Der Abgeordnete Alexander Kaczmarek mahnte gestern indes, sich um Zukunftsbewältigung und nicht um Vergangenheitsbewältuigung zu kümmern. Aber auch Kaczmarek konnte sich eines Seitenhiebs auf Steffel nicht enthalten. „Eine Aufarbeitung des Diepgen-Senats brauchen wir nicht mehr, unser Gegner heißt Rot-Rot.“
Steffel selbst wies die Rücktrittsforderungen zurück. „Ich bleibe selbstverständlich bis 2004 Fraktionschef und werde mich nicht von meinem Weg abbringen lassen.“ Der freilich gleicht immer mehr einer Flucht nach vorne. Selbst Ungläubige sind Steffel dabei willkommen. In einem Interview mit der Zeitschrift Super Illu sagte er, in der CDU sollten auch PDS-Mitglieder mit einer vorausgegangenen SED-Karriere grundsätzlich willkommen sein. In der PDS gebe es aber zahlreiche Mitglieder, die in ihrer Leistungsbereitschaft, ihrer werteorientierten Grundhaltung den Unionspositionen sehr nahe stünden.

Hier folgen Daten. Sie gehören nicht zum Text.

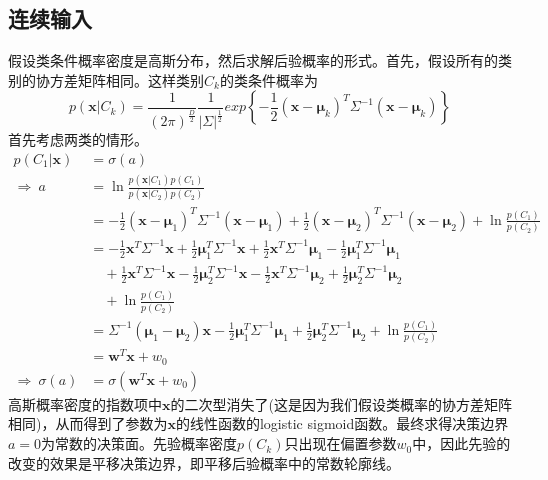 \subsection*{连续输入}
假设类条件概率密度是高斯分布，然后求解后验概率的形式。首先，假设所有的类别的协方差矩阵相同。这样类别$C_k$的类条件概率为
\begin{equation}
	p(\boldsymbol{x}|C_k)=\frac{1}{(2\pi)^{\frac{D}{2}}}\frac{1}{|\Sigma|^{\frac{1}{2}}}exp\left\{-\frac{1}{2}(\boldsymbol{x}-\boldsymbol{\mu}_k)^T\Sigma^{-1}(\boldsymbol{x}-\boldsymbol{\mu}_k) \right\}
\end{equation}
首先考虑两类的情形。
\begin{equation}
\begin{aligned}
	p(C_1|\boldsymbol{x})&=\sigma(a)\\
	\Rightarrow\ a&=\ln \frac{p(\boldsymbol{x}|C_1)p(C_1)}{p(\boldsymbol{x}|C_2)p(C_2)}\\
	&=-\frac{1}{2}(\boldsymbol{x}-\boldsymbol{\mu}_1)^T\Sigma^{-1}(\boldsymbol{x}-\boldsymbol{\mu}_1)+\frac{1}{2}(\boldsymbol{x}-\boldsymbol{\mu}_2)^T\Sigma^{-1}(\boldsymbol{x}-\boldsymbol{\mu}_2)+\ln\frac{p(C_1)}{p(C_2)} \\
	&=-\frac{1}{2}\boldsymbol{x}^T\Sigma^{-1}\boldsymbol{x}+\frac{1}{2}\boldsymbol{\mu}_1^T\Sigma^{-1}\boldsymbol{x}+\frac{1}{2}\boldsymbol{x}^T\Sigma^{-1}\boldsymbol{\mu}_1-\frac{1}{2}\boldsymbol{\mu}_1^T\Sigma^{-1}\boldsymbol{\mu}_1\\
	&\quad +\frac{1}{2}\boldsymbol{x}^T\Sigma^{-1}\boldsymbol{x}-\frac{1}{2}\boldsymbol{\mu}_2^T\Sigma^{-1}\boldsymbol{x}-\frac{1}{2}\boldsymbol{x}^T\Sigma^{-1}\boldsymbol{\mu}_2+\frac{1}{2}\boldsymbol{\mu}_2^T\Sigma^{-1}\boldsymbol{\mu}_2\\
	&\quad +\ln\frac{p(C_1)}{p(C_2)}\\
	&=\Sigma^{-1}(\boldsymbol{\mu}_1-\boldsymbol{\mu}_2)\boldsymbol{x} - \frac{1}{2}\boldsymbol{\mu}_1^T\Sigma^{-1}\boldsymbol{\mu}_1+\frac{1}{2}\boldsymbol{\mu}_2^T\Sigma^{-1}\boldsymbol{\mu}_2+\ln\frac{p(C_1)}{p(C_2)}\\
	&=\boldsymbol{w}^T\boldsymbol{x}+w_0\\
	\Rightarrow \ \sigma(a)&=\sigma(\boldsymbol{w}^T\boldsymbol{x}+w_0)
\end{aligned}	
\end{equation}
高斯概率密度的指数项中$\boldsymbol{x}$的二次型消失了(这是因为我们假设类概率的协方差矩阵相同)，从而得到了参数为$\boldsymbol{x}$的线性函数的logistic sigmoid函数。最终求得决策边界$a=0$为常数的决策面。先验概率密度$p(C_k)$只出现在偏置参数$w_0$中，因此先验的改变的效果是平移决策边界，即平移后验概率中的常数轮廓线。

Die turnusmäßige Neuwahl des CDU-Fraktionsvorstands findet zwar erst in anderthalb Jahren statt. Christliche Feiertage, an denen die Messer gewetzt werden, gibt es zuvor aber noch zuhauf. Wer weiß, vielleicht bekommt Frank Steffel ja schon zum Nikolaustag die Rute.